Starting a thread on what I would broadly call Infrastructure UX.
Some context for this is that the topic of community run bootnodes came up, of which it was suggested that people running them should have them listen via websockets and have a TLS cert, as this will help facilitate things like Smoldot / Light Clients. This other forum post has some more details about that in particular.
Some other things mentioned was the topic of warp sync, using checkpointing, having people specify checkpoints, what the security model of some of these things are, and minimizing trust.
I had a few random thoughts on this from the perspective of people running infrastructure:
- Node operators will value reliability, accessibility, ease of use, and minimizing time spent on things instead of trust minimization. End users and the public are the people that generally care more about trust minization
- Trust minimization and the above are not mutually exclusive, although we greatly would need to actively care about the UX and functionaly of what kind of options there are for how to run things (ie, is it easy to make a db snapshot that is safe, is there a way to not have to trust other people or nodes to be malicious, what things can be baked into the client that eliminate the need for people to do things like mess around with folders, etc)

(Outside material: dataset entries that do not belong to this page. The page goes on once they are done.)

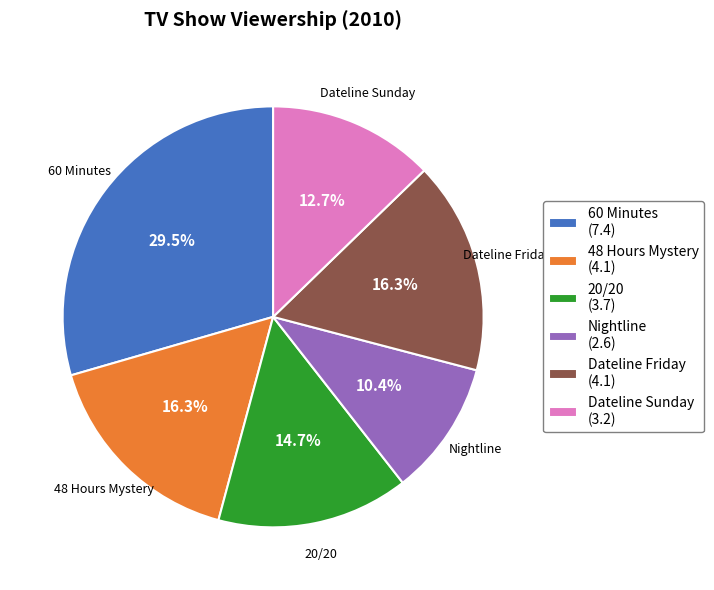

To the nearest percent, what is the difference between the largest and smallest slice percentages?

19%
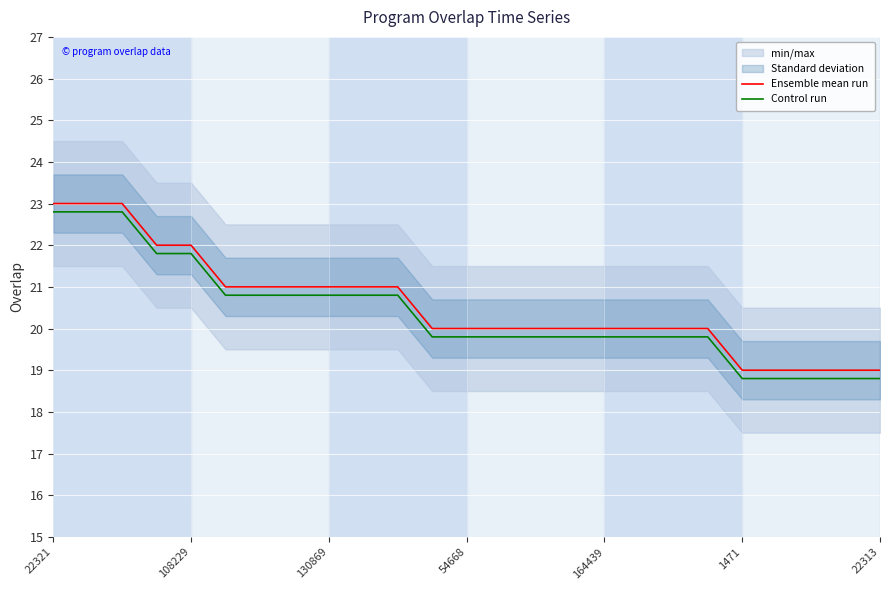

True or false: Ensemble mean run has more than 1 interior local peaks.

False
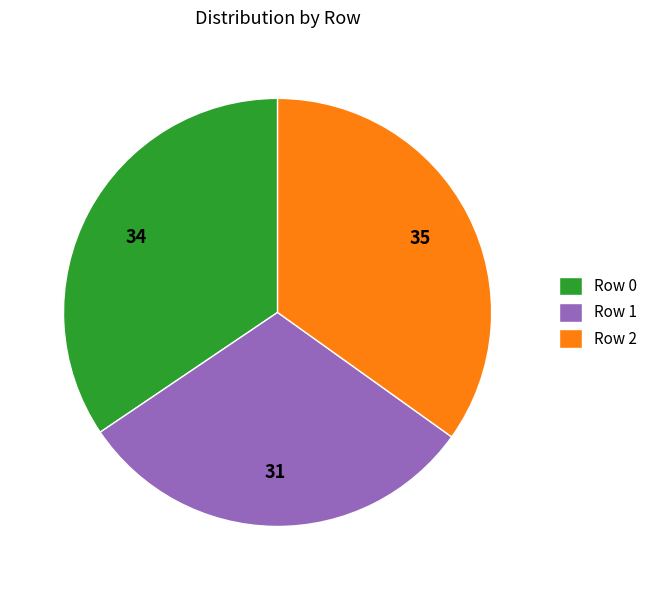

How many segments does this pie chart have?

3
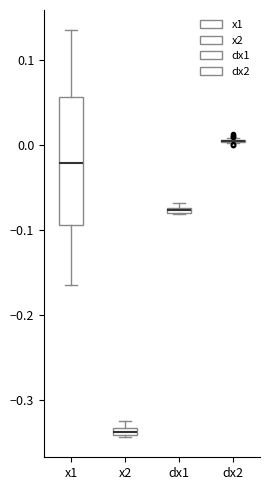

Where is the upper edge of the box for dx1 on the y-axis? The values are not printed on the chart, so give them approximately, as read against the axis.

-0.07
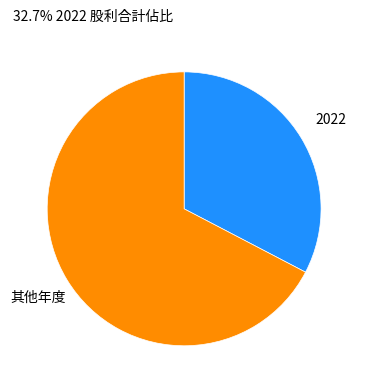

The 其他年度 slice represents 67% of the pie. True or false?

True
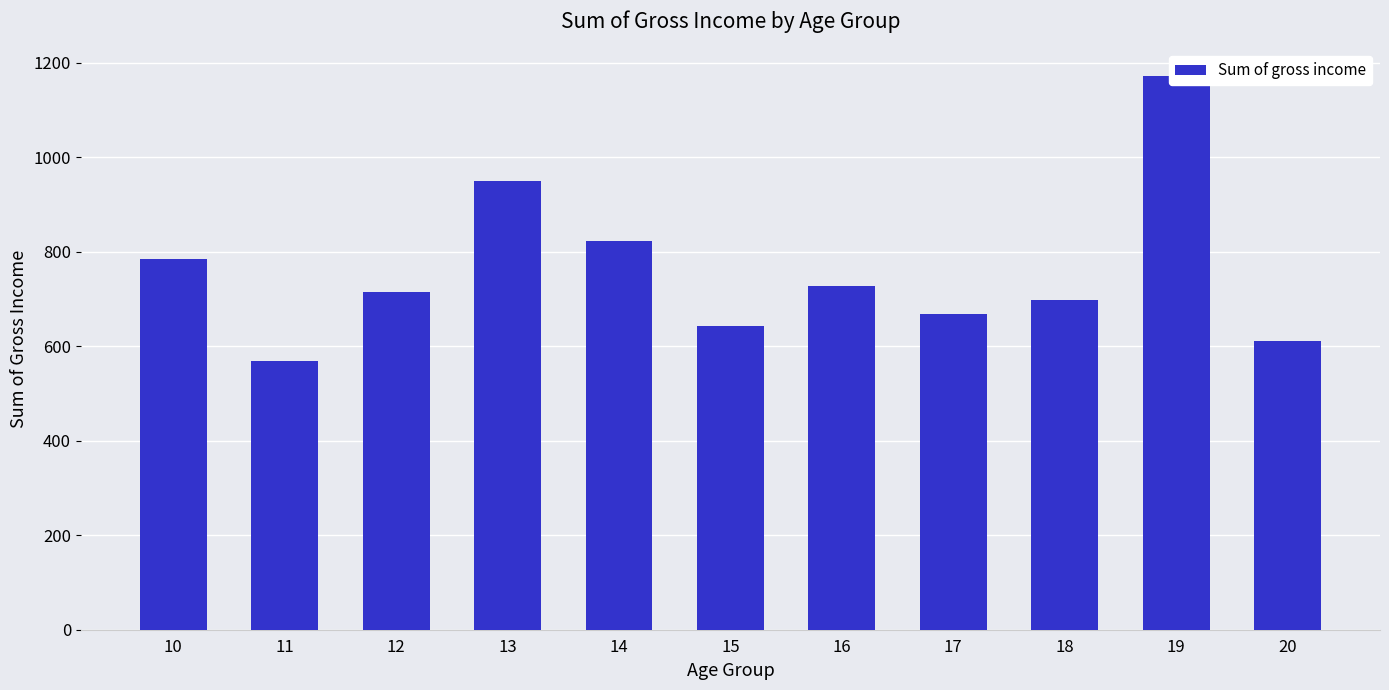

Are the bars horizontal?

No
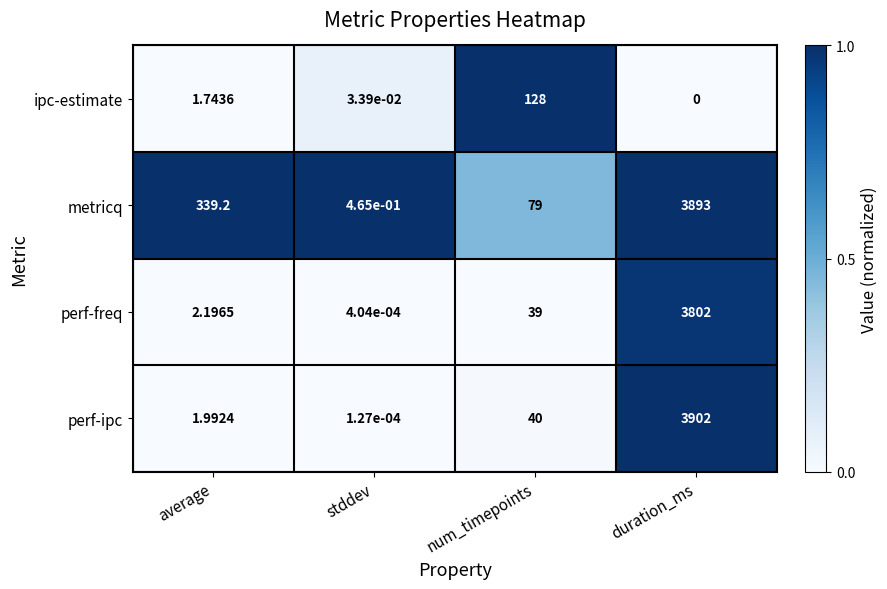

What is the difference between the highest and lowest values at duration_ms?

3902.0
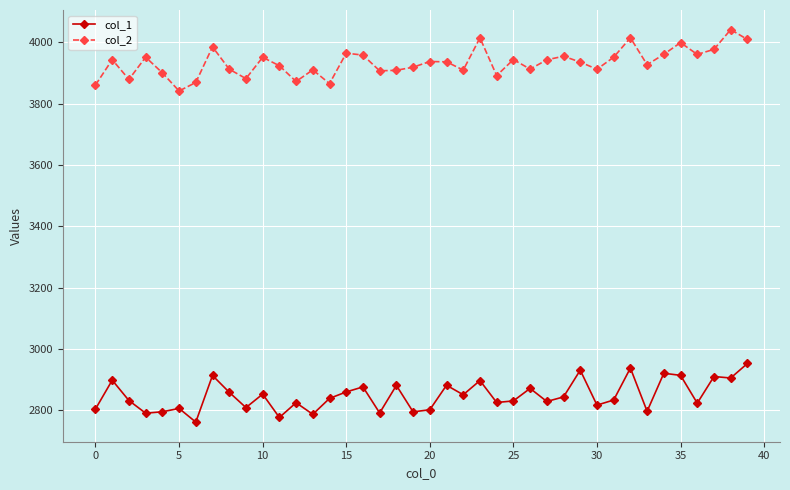

True or false: col_1 has more than 2 points higher than both neighbors.

True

- Node operators (validators, collators, rpc providers, etc) need to have a playbook for situations where they spin up new things, need to get something running in a critical time period with minimal overhead (bugs, things go down, upgrades, etc), or need to replace current infra.
- Everyone wants as many different kinds of opportunities to mitigate downtime
- Node operators generally run infrastructure for multiple ecosystems (outside of the polkadot ecosystem)
- Some of the Infra Ux that people expect is various things that help facilitate high availability
- There needs to be a good solution for people to get things up quickly and easily, that also leaves little room for error or messing things up
- Given some of the time periods in Kusama, that means putting up something like a validator running to the tip of the chain and signing things (with possibly new or the same keys) in under 1 hour, ideally something should be able to get running in under 10 minutes. If the only solution given the constraints of a fixed set of validators with babe/grandpa is using the same keys, there needs to be good ways that prevent double signing and people shooting themselves in the feet. Things like remote signing with double signing protection exist and work well in other ecosystems
- One of the most common things people are used to is restoring from a db snapshot
- For historical reasons, people decided to use 1000 block pruning as the most common number for make db snapshots and host them
- Generally when people make db backups it will be minus the folders for keys and parachains (seems as though not having the parachains folder may cause some circumstances where people might run into issues)
- Unless there’s a way to better accomodate archive nodes, people will still need to have a decent db hosting/backup solution to get a (archive) rpc node up and running quickly
- Using something like Warp Sync is probably a fine solution for people to get Validators / Full nodes (with pruning) up and running quickly, so long as it’s very reliable and consistent
- it often hasn’t been in the past which is why a lot of people are reluctant to use it
- it needs to be made sure that things like making db snapshots, upgrading to new versions, and general compatibility works in a consistent and non-breaking manner for warp sync
- Most people still use Rocksdb as the main db for running nodes. The switch to using paritydb as the default db should be made soon, and outline any blockers or features needed before switching. This will somewhat change things in the ecosystem for what kinds of db snapshots people prioritize hosting, as many mainly still use rocksdb as the main one.
- In terms of Infra UX, specifying something like the checkpoint hash for warp sync is fine (other ecosystems do something similar where they specify the block hash and possible node endpoints to quick-sync), although it would help a lot of we can specify cli arguments as a YAML/TOML/JSON file. ( This issue about it has been open for a super long time)
- In terms of ‘security’, infrastructure providers will generally not favor that if there are other options for accessibility, ease of use, etc. If we want to help prioritize security we will need to offer baked in solutions that favor security and ease of use/access. Relying on people to do things ‘outside the client’ and software we offer will usually not favor security when things like critical infrastructure operations rely on having things consistently up and putting new things up quickly and easily.
I’d be curious for anyone that does DevOps or deals with Polkadot/Substrate related infrastructure - what are the pain points you experience? And what kinds of things do you think could be made better for infrastructure ux?